This straightforward guide eases you into the precious metals market with sound advice on trading and owning these profitable investments, including gold, silver, platinum, and uranium, as well as high-demand base metals such as zinc and copper. You’ll learn how to research their market performance and choose among an array of proven trading plans and strategies. Plus, you’ll get savvy advice on how to choose a broker, buy stocks and futures that involve metals, maximize your investment return, and minimize your risk. Discover how to:

  • Evaluate the different metals
  • Add metals to your portfolio
  • Decide whether you’re an investor or a trader
  • Identify your metal-investment goals
  • Weigh the risks and benefits of metals investing
  • Buy physical metals
  • Use technical analysis to evaluate opportunities
  • Make long-term investments in precious metals
  • Diversify your metals investments
  • Analyze base-metals companies
  • Purchase numismatic coins
  • Add metals to your mutual fund or ETF portfolio
  • Understand how politics effects metals prices

Metals can be an important and valuable addition to any investment portfolio or retirement plan.
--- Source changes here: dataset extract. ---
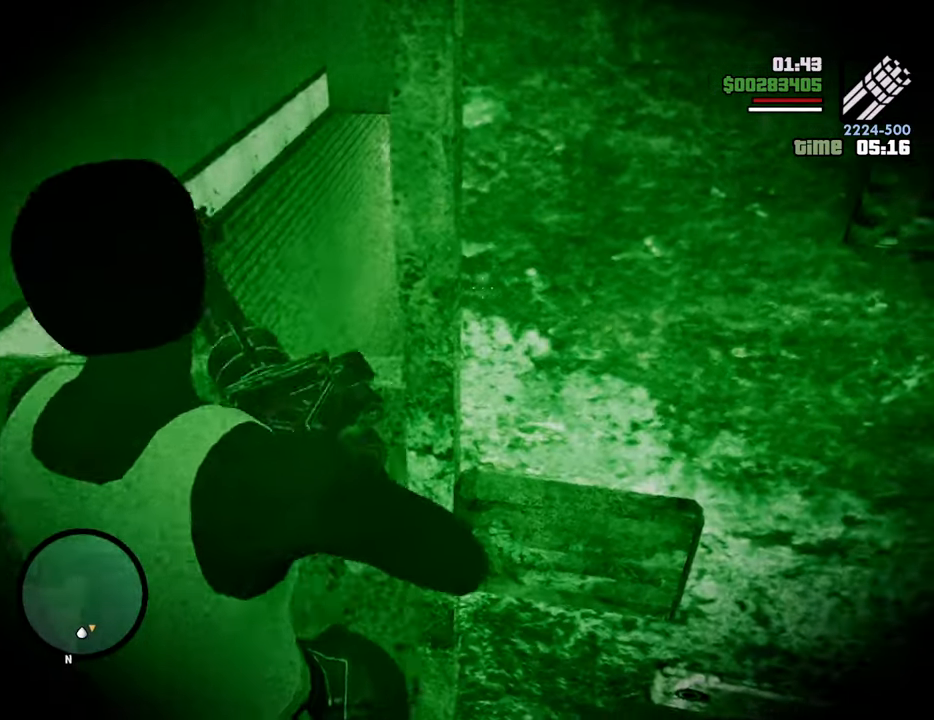
{"keys": [], "mouse": ["left", "right"], "events": [[150, "a", "down"], [384, "a", "up"], [384, "w", "up"], [434, "mouse_left", "down"]]}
Make the most out of your investment with Precious Metal Investing For Dummies.

Precious Metals Investing For Dummies


By Paul Mladjenovic

John Wiley & Sons

Copyright © 2008 Paul Mladjenovic
All right reserved.

ISBN: 978-0-470-13087-2


Chapter One

A Compelling History

In This Chapter

* Checking out the history of precious metals

* Taking a look at gold and silver's track records

* Reviewing the precious metals' bull market of 2000

Long, long before government-issued currency, such as the dollar or the euro, existed, people must have had something else to help them trade with each other. How did people buy stuff they needed? Before there was any kind of currency, there was bartering unless you were a barbarian and preferred plundering. Civilized merchants and consumers traded goods and services, but trade did get cumbersome. For example, what if the merchant selling food didn't really want your 47 pounds of lint in exchange for a head of lettuce?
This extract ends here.